**What the exercise asks**
Once the line containing "left eye: (572, 344)" is found in the entries below, reproduce it and every line after it, stopping at and including the line containing "left ear: (536, 308)"; reproduce nothing else, and keep each line exact.

**Dataset extract**
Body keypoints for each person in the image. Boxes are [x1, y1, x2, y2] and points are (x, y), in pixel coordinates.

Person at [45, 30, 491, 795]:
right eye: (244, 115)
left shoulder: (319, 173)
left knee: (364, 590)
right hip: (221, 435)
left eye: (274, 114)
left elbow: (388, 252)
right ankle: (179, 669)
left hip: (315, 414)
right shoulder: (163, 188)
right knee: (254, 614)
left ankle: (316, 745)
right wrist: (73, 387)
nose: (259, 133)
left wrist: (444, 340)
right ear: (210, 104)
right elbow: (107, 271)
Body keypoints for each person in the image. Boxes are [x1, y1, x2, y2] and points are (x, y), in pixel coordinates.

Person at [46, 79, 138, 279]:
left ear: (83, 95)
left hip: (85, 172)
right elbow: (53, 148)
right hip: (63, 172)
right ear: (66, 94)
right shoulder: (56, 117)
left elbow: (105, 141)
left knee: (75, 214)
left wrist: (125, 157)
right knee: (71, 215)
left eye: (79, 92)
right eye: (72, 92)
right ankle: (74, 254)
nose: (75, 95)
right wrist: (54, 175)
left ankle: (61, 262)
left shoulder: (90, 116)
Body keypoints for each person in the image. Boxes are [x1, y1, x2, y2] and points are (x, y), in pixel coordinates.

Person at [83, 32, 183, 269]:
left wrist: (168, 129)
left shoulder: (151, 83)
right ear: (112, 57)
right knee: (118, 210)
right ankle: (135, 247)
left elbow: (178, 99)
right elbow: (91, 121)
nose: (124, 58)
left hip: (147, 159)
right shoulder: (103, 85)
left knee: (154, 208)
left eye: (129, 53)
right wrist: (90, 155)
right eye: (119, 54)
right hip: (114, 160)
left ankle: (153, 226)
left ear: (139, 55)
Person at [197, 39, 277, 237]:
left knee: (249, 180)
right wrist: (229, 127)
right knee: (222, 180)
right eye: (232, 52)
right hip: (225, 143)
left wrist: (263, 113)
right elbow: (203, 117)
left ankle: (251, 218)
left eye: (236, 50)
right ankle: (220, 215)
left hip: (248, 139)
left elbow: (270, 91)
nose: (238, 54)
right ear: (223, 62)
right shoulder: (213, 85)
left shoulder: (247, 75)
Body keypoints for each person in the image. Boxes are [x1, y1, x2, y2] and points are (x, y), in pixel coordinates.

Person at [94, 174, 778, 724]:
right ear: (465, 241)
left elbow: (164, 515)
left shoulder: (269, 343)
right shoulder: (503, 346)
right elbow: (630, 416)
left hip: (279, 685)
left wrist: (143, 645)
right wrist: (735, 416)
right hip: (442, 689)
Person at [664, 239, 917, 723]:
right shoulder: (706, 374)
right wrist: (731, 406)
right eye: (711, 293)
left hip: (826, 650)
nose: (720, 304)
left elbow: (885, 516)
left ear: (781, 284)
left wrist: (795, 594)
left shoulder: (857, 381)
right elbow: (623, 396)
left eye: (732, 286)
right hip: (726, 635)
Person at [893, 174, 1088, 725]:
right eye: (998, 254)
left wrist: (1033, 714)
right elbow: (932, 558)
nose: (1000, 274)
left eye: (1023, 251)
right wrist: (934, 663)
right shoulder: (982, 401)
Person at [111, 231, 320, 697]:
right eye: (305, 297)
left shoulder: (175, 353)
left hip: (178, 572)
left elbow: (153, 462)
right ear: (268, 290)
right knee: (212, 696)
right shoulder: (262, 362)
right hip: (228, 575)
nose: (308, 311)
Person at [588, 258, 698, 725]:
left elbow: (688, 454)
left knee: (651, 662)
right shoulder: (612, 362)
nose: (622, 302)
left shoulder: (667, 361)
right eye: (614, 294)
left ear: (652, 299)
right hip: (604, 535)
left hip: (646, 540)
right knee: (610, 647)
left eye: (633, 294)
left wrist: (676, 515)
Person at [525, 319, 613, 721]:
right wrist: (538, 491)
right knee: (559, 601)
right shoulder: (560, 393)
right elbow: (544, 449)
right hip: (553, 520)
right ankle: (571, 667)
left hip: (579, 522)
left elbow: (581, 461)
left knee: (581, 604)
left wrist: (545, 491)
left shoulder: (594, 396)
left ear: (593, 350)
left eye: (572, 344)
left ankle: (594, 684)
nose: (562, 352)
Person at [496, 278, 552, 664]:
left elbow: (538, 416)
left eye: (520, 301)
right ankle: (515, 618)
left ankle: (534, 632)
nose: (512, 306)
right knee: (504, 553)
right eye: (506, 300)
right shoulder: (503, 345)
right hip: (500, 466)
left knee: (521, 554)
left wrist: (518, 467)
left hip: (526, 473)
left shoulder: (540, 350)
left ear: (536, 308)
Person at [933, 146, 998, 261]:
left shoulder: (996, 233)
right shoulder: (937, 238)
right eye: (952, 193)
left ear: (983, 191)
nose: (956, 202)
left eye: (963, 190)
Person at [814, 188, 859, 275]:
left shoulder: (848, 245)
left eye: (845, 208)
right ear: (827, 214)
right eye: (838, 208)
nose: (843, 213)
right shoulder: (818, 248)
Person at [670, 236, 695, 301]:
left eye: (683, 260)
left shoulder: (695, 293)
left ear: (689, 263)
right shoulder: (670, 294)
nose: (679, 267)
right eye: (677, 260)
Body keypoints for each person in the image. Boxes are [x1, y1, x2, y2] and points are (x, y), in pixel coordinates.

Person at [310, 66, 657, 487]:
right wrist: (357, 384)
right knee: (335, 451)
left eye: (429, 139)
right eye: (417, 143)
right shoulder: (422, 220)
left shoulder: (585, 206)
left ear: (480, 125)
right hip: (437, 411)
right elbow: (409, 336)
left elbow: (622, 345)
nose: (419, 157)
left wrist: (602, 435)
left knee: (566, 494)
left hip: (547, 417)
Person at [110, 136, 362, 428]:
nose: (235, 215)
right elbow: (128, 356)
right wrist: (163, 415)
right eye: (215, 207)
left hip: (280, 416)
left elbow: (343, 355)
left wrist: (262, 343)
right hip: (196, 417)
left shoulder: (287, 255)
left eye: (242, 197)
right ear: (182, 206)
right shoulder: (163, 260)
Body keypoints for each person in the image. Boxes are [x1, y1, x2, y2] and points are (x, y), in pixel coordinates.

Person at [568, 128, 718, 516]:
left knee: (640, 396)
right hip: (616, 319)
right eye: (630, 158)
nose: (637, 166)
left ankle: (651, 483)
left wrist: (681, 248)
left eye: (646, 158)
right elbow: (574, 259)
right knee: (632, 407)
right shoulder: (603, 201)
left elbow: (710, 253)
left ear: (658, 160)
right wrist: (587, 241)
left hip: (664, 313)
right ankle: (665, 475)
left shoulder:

**Answer box**
left eye: (572, 344)
left ankle: (594, 684)
nose: (562, 352)
Person at [496, 278, 552, 664]:
left elbow: (538, 416)
left eye: (520, 301)
right ankle: (515, 618)
left ankle: (534, 632)
nose: (512, 306)
right knee: (504, 553)
right eye: (506, 300)
right shoulder: (503, 345)
right hip: (500, 466)
left knee: (521, 554)
left wrist: (518, 467)
left hip: (526, 473)
left shoulder: (540, 350)
left ear: (536, 308)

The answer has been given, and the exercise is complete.